John D. Unimpressed 
Major, U.S. Army, Ret. 
Somewhere, Oklahoma

John, for all I know you may be correct. Certainly with as few readers as I have for this blog, I should not risk alienating any. Let me explain where I was coming from when I wrote those bits.

Wrong on two levels
The Patrick Henry post was aiming for bigger game than debunking a spurious quote from one Founder, the idea was to set out a procedure for fact-checking internet quotes. Near the end of the piece I wrote that "I could have performed this exercise with hundreds of other "quotes" from the Founders that you see plastered on bumper stickers and misspelled on Tea Party signs," my only mention of that grass-roots Koch brothers run political
group. Col. Unimpressed protests that the Tea Partiers are not "unique or even unusual in misquoting ... the Founders."

Actually, they are. In fact there is a whole, award-winning book by Jill Lepore devoted to the Tea Party misinterpretation of the American Revolution. Or just Google about for Tea Party "quotes" pages and fact check them. Here is the first one I found.
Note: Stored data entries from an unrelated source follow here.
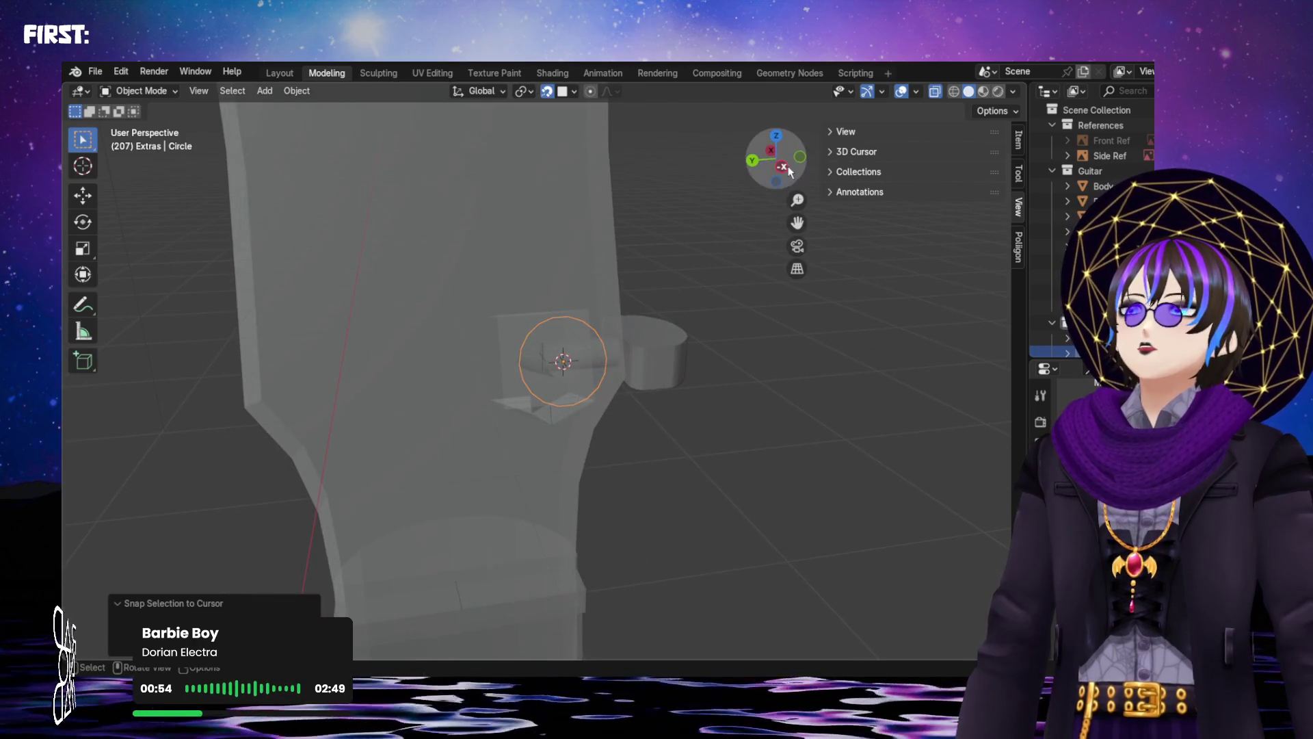
pyautogui.scroll(4, 593, 335)
pyautogui.moveTo(592, 335); pyautogui.dragTo(601, 310, button='middle')
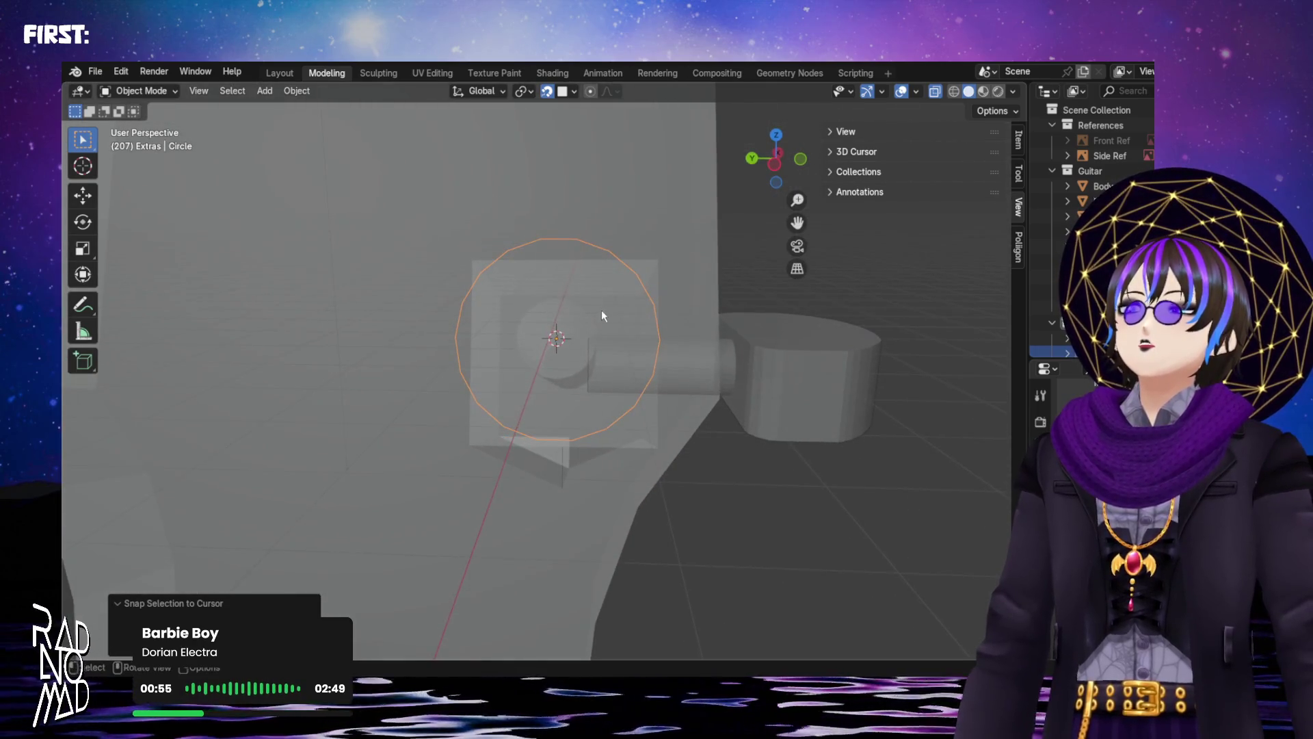
pyautogui.click(938, 94)
# Scale the circle uniformly to 0.430 so it fits the peg's end
pyautogui.moveTo(632, 335)
pyautogui.mouseDown(button='middle')
pyautogui.moveTo(459, 344)
pyautogui.moveTo(614, 343)
pyautogui.mouseUp(button='middle')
I checked the first five--four of them are made up.

I have never in my life heard anyone claim that the Constitution contained the phrase "separation of church and state" (though it certainly does establish that principle, and the phrase is an actual quote from Jefferson) or a "Good and Plenty clause." The left has its wackaloons, to be sure, but fabricating "quotes" from the Founders is a right-wing phenomena.
Founders edition

As for the other charge, of elitism and snobbery against the heartland, I don't think that is particularly valid. My post discouraging students to try to become history professors was not to save them from the imagined indignity of living in the Midwest, a place I happily called home for a dozen years while teaching at Missouri Southern State University in Joplin. I pointed out that there are no jobs, that a PhD can take ten years, that there are enormous opportunity costs in starting your career a decade after your peers, that a PhD in history can leave a person prepared to do little outside of academia, and that the pay for professors is terrible.

I also wanted to point out that having any chance at all for a tenure track job necessitates being willing to take a job anywhere at all. So I wrapped up my arguments with this line:

"Frankie! Seen a tenure-track job in here?"
"If you go on for a PhD, instead you will find yourself with student loan payments equivalent of a home mortgage but no home (and no equity), no retirement savings, and banking on the thin chance of landing a job in some part of the country usually seen on
American Pickers."

Dear Readers, I submit that a piece of writing as fine as that requires no further defense.